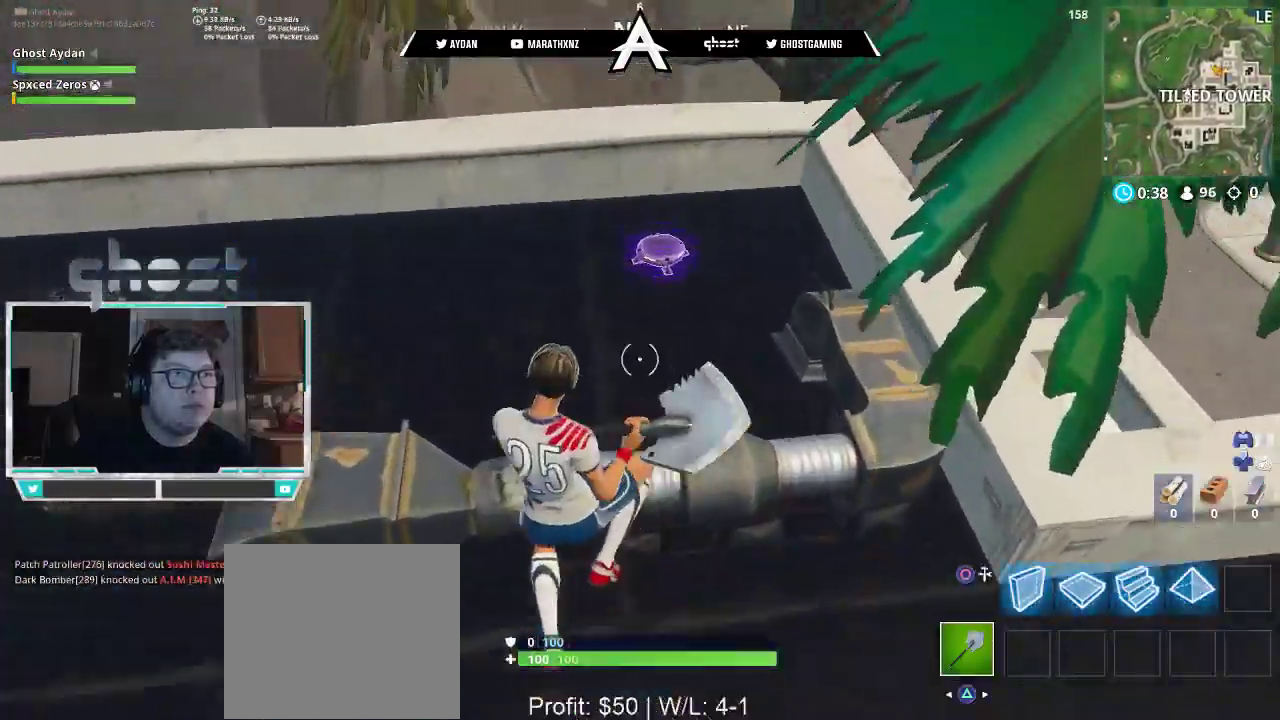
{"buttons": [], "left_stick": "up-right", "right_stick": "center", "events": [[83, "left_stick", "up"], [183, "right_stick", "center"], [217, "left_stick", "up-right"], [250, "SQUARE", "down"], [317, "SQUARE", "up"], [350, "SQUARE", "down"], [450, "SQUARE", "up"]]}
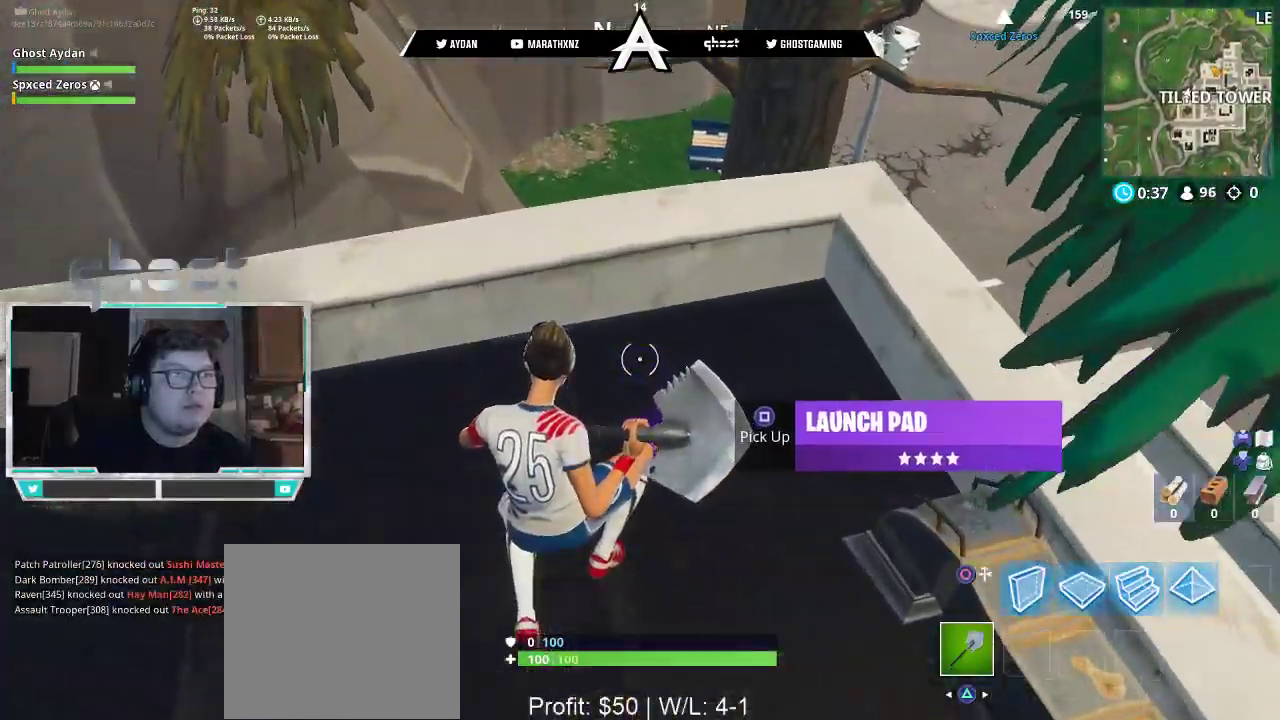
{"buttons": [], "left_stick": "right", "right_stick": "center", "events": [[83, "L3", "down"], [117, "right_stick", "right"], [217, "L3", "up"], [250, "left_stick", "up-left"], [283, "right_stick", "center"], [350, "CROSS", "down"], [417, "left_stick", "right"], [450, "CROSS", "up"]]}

----------------------------------------

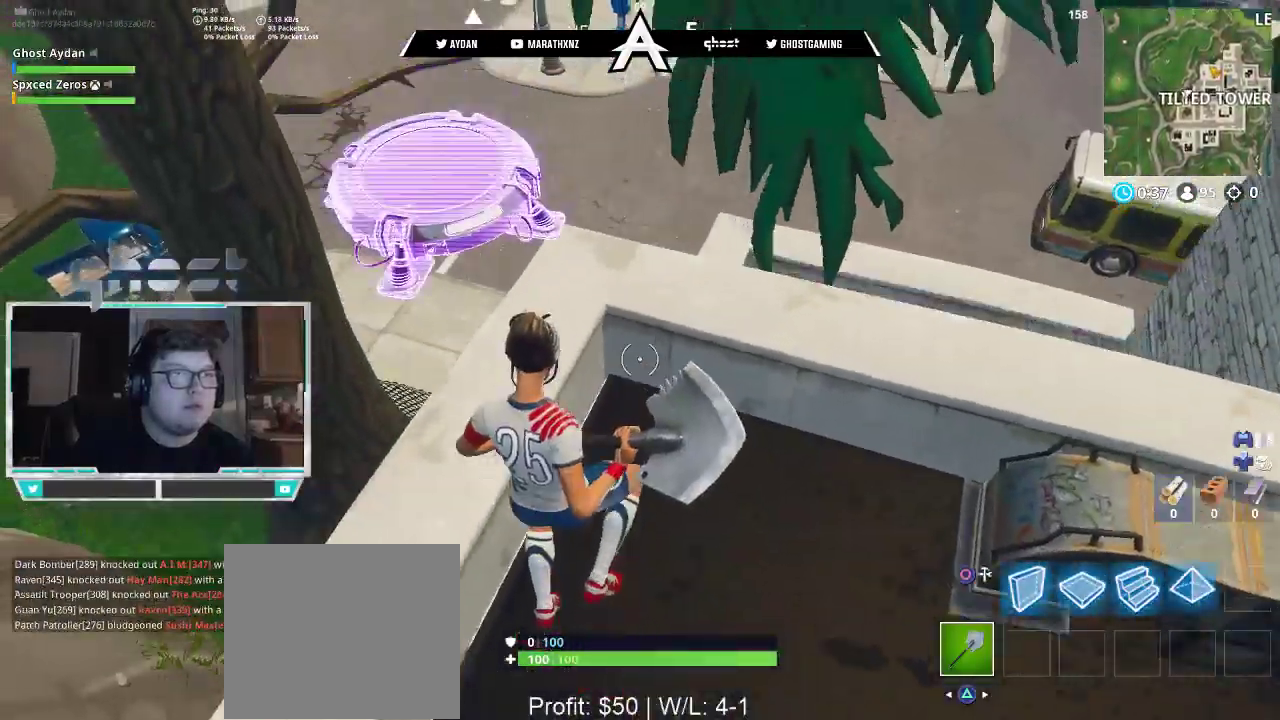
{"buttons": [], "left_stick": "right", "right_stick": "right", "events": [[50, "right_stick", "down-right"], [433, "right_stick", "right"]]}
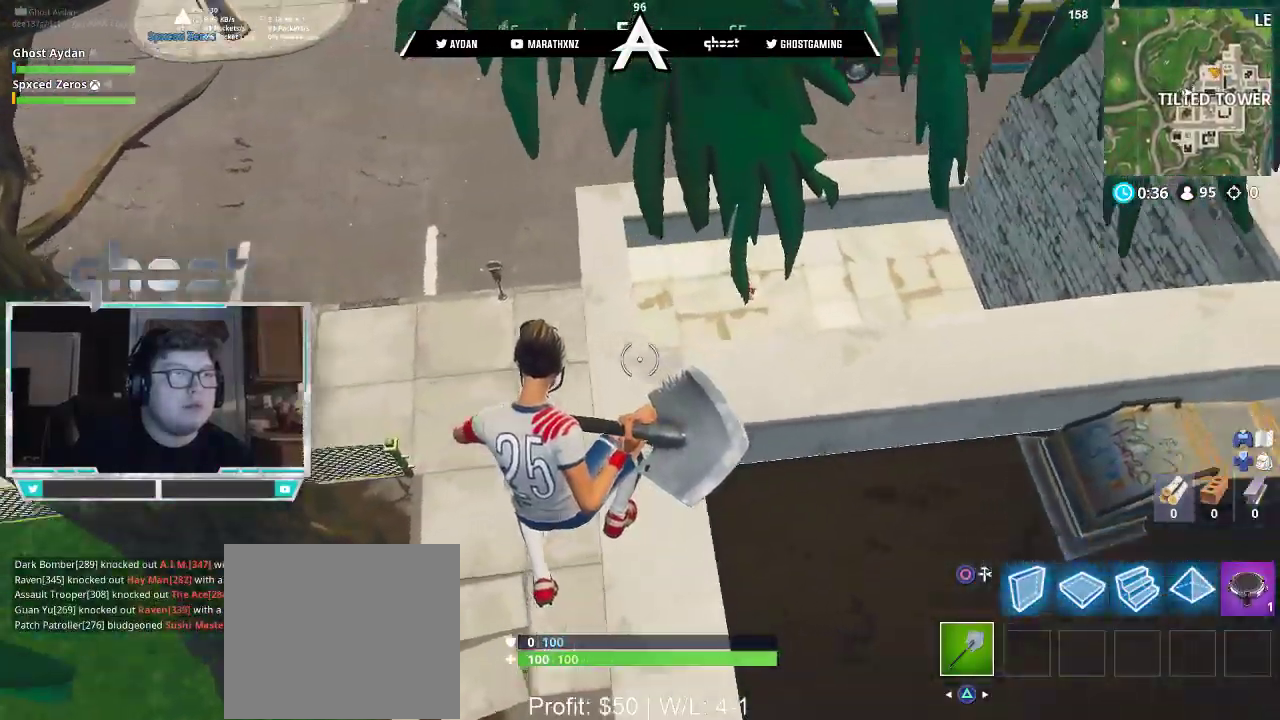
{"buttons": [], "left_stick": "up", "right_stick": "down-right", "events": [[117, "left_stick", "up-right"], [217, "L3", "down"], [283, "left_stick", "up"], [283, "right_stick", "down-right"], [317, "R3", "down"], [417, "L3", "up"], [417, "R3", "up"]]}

----------------------------------------

= Task requirements =
Count the lines of the material above that contain the string "center". Write nothing but the count.

= Solution to this task =
2